В младые годы сын сапожника Мойши Горского был отдан в ученики в одну из московских типографий. Постигал он там не только азы печатной профессии, но и науку революции: таскал шрифт для подпольных газет, тихонько носил за пазухой гранки, участвовал в ночной печати. Приходилось ему убегать от городового, пригибаясь под тяжестью газетных пачек, и даже живого Ленина однажды видеть довелось, хотя Злата никогда в эти рассказы до конца не верила.
В партию большевиков Лева Горский вступил еще до революции, в 1916 году, и был, как и положено, ее преданным сыном. Он любил вспоминать, что революция дала ему, еврейскому мальчику из бедной семьи, возможность получить высшее образование. На всю жизнь он остался верен выбранной специальности и, закончив полиграфический институт, вернулся в свою родную типографию, где медленно, но неуклонно пошел вверх по карьерной лестнице.
Женился Левушка тоже рано. Уж больно стреляла в него глазами соседская Ривка, уж очень сладко было любиться с ней на чердаке родного дома, где в подвале орудовал дратвой его отец. А уж когда живот у Ривки, что называется, полез на нос, пришлось прикрывать грех браком. Левушка до самой смерти вспоминал, как всю свадьбу простоял, не в силах присесть – порот был отцом за грех беспощадно, несмотря на партбилет.
Через четыре месяца после свадьбы Ривка родила Левушке сына Мишу. На дворе стоял 1921 год.
А в тридцать третьем главный инженер крупной московской типографии, коммунист с дореволюционным стажем, верный муж и отец Лев Горский, что называется, пропал. Пороть за новую любовь его было уже некому – Мойша Горский к тому времени уже пять лет лежал, завернутый в саван по обычаям предков, в сырой земле. И знал Лев Моисеевич, что ничем хорошим не кончится охватившее его любовное безумие, да сделать ничего не мог. Шел, как овца на заклание, как бык на веревочке, прыгал как цирковой тигр в горящее кольцо, да и вообще вытворял любые фокусы, лишь бы только заслужить благосклонность Веры. Верочки. Верушки. Верунчика. Невозможной, безумной, горячечной своей любви.
Как бы ни казалось это странным, в первую очередь самому Льву, одна из первых красавиц Москвы, дочь известного адвоката, ответила на его чувства и стала его второй женой. С чувством глубокой вины, но и с непреклонной решимостью уходил он из дома, где на пороге в позе неизбывного горя стояла Ривка.
Наперерез уходящему отцу кинулся двенадцатилетний Миша с недетским совсем криком: «Папочка, не уходи!» Но ведомый чужой путеводной звездой Лев Моисеевич сделал то, о чем потом не мог вспоминать без содрогания, – перешагнул через лежащего на полу сына и ушел, убежал постыдно в новую, яркую, прекрасную жизнь.
– За это и поплатился, – с горечью говорил он на излете жизни, усмехаясь безвольным старческим ртом.

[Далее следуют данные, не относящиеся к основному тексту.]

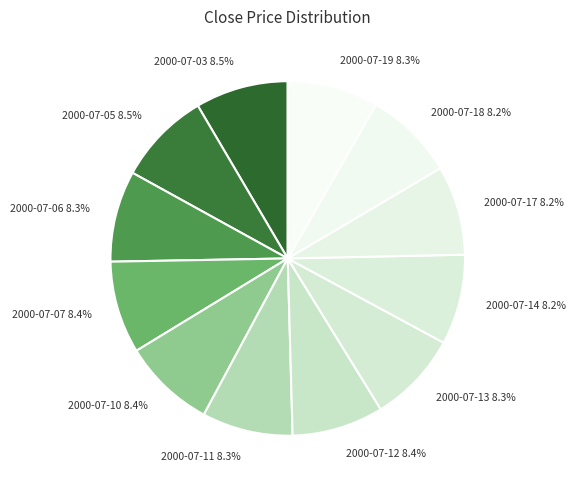

What percentage do 2000-07-14 and 2000-07-18 together represent?

16.4%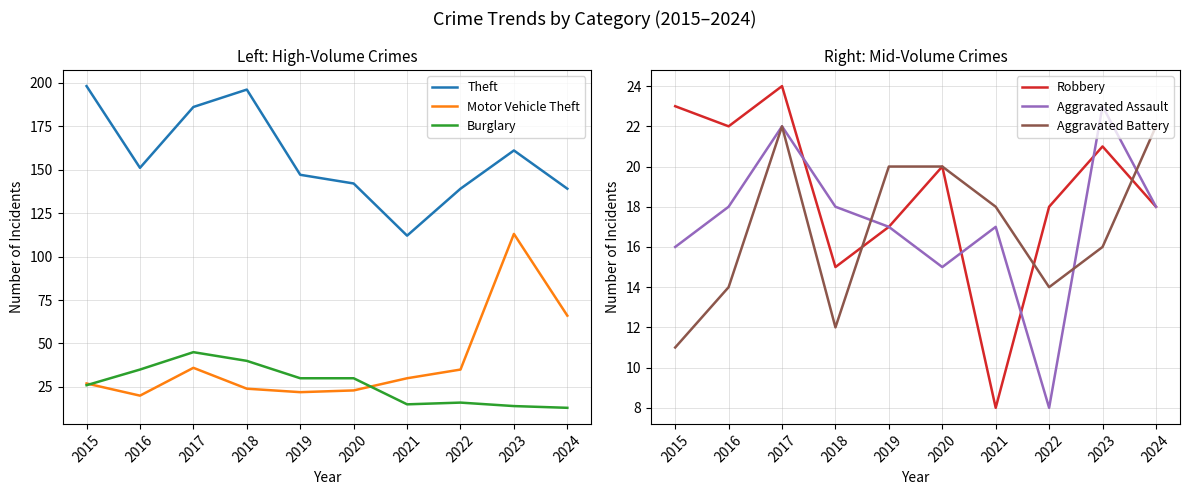

Is the value of Motor Vehicle Theft at 2021 greater than the value of Burglary at 2018?

No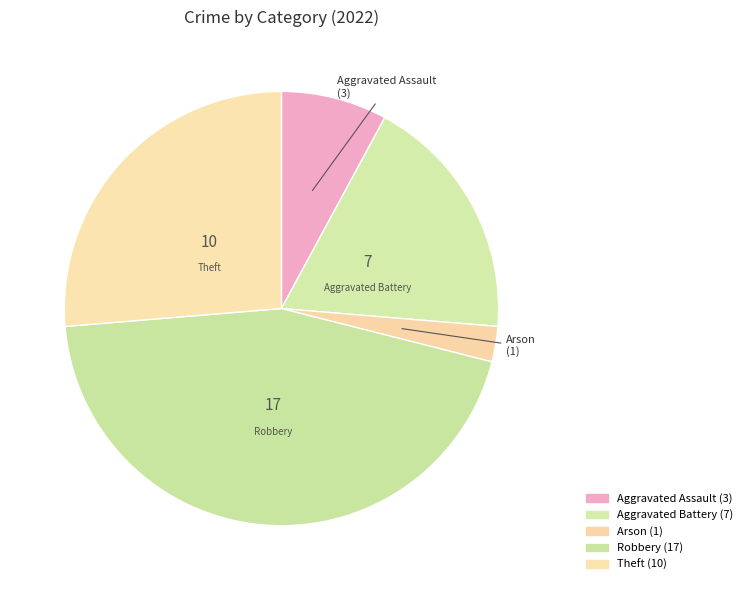

What is the smallest slice in the pie chart?

Arson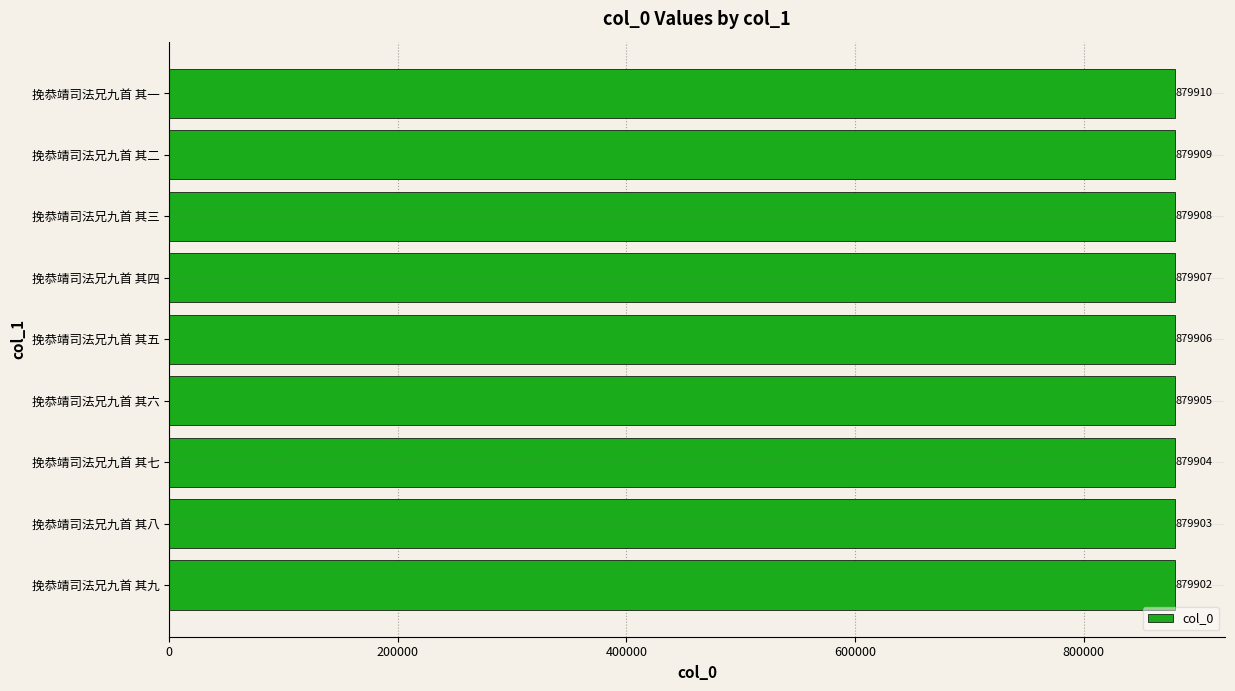

Reading top to bottom, what are all the values shown in this chart?

879910	879909	879908	879907	879906	879905	879904	879903	879902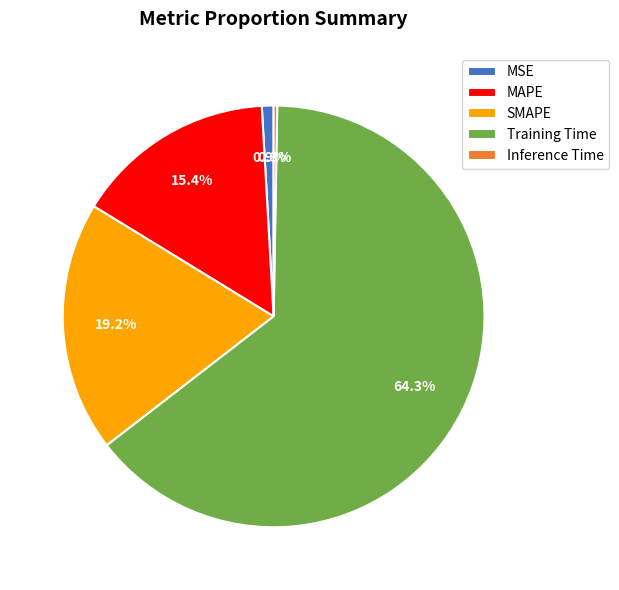

True or false: MAPE accounts for 8% of the total.

False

Расплачиваться пришлось в тридцать седьмом. Когда в Веру, звезду всех великосветских московских приемов, влюбился полковник НКВД. Неминуемость своего скорого ареста Горский чувствовал спинным мозгом и все равно оказался не готов к ночному черному «воронку», а главное – к тому, что было потом: к ночным пыткам светом в глаза, нескончаемым побоям, облыжным обвинениям в изготовлении вражеских листовок, своей подписи под согласием в том, что да, виноват. А главное – к тому, как быстро отказалась от него Вера. Развелась с врагом народа, публично отреклась и утешилась в объятиях того самого полковника.
– Вы никогда ее больше не видели? – затаив дыхание, спросила Злата, когда Горский как-то стал рассказывать эту историю. Они были в двухкомнатной, аккуратно прибранной и светлой квартире Левушки и Фриды вдвоем. Фрида Яковлевна отдыхала в санатории, а Льва Моисеевича внезапно разбил жестокий радикулит. Он даже за стаканом воды встать не мог, и бабушка приходила его кормить и развлекать. В тот день ей срочно понадобилось на работу, поэтому в сиделки откомандировали двенадцатилетнюю Злату.